*TO BE DONE:* Can you output the lines of the records that run from the start of the records through the line containing "The clock shows 5:27" as a JSON list of strings, one string per line, with blank lines left out?

Excerpt from a dataset:
■ ■ ■

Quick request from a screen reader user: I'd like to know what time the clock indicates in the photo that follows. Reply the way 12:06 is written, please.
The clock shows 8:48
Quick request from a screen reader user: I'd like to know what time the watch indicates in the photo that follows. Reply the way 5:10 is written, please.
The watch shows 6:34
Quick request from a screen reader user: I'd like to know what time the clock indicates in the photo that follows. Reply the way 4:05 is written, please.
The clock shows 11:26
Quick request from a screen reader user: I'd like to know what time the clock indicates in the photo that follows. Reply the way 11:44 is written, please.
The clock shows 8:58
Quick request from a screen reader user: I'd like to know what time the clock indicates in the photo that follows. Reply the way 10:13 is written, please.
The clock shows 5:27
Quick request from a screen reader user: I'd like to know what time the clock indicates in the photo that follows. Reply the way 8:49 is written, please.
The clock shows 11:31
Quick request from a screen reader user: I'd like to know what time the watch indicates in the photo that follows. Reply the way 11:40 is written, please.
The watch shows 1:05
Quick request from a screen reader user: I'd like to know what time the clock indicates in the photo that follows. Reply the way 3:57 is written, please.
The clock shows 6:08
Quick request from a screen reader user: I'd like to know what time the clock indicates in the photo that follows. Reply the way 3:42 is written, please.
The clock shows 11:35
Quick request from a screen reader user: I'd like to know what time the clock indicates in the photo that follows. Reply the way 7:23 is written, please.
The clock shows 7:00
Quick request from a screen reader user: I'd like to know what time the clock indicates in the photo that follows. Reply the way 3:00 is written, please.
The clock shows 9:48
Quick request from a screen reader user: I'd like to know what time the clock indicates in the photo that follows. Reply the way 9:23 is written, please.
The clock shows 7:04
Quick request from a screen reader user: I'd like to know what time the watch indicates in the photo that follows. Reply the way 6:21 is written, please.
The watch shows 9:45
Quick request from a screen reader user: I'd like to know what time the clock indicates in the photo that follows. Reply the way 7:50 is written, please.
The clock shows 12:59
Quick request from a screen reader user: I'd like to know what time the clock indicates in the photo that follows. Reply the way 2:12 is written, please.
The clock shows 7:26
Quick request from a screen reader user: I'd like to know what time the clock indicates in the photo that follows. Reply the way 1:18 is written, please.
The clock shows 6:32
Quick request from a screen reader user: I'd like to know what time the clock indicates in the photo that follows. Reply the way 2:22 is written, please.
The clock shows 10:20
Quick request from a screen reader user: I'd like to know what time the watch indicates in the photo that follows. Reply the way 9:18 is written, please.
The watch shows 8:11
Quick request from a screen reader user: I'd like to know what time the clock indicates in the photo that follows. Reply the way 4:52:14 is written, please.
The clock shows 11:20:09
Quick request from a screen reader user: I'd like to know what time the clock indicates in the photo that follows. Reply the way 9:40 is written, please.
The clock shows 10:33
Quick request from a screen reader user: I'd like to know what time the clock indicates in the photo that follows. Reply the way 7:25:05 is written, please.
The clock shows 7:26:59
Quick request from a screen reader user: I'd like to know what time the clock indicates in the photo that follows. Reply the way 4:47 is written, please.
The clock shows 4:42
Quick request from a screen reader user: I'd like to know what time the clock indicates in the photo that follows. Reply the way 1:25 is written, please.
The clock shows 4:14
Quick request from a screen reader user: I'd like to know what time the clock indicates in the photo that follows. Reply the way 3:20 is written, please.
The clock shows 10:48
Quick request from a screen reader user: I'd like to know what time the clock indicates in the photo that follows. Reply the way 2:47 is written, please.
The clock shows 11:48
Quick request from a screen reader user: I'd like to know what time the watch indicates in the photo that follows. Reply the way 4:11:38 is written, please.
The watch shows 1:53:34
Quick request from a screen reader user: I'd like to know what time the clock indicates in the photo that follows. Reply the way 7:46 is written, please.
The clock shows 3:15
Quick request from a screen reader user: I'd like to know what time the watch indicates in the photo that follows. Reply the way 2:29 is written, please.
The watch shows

■ ■ ■

*THE ANSWER:*
[
  "Quick request from a screen reader user: I'd like to know what time the clock indicates in the photo that follows. Reply the way 12:06 is written, please.",
  "The clock shows 8:48",
  "Quick request from a screen reader user: I'd like to know what time the watch indicates in the photo that follows. Reply the way 5:10 is written, please.",
  "The watch shows 6:34",
  "Quick request from a screen reader user: I'd like to know what time the clock indicates in the photo that follows. Reply the way 4:05 is written, please.",
  "The clock shows 11:26",
  "Quick request from a screen reader user: I'd like to know what time the clock indicates in the photo that follows. Reply the way 11:44 is written, please.",
  "The clock shows 8:58",
  "Quick request from a screen reader user: I'd like to know what time the clock indicates in the photo that follows. Reply the way 10:13 is written, please.",
  "The clock shows 5:27"
]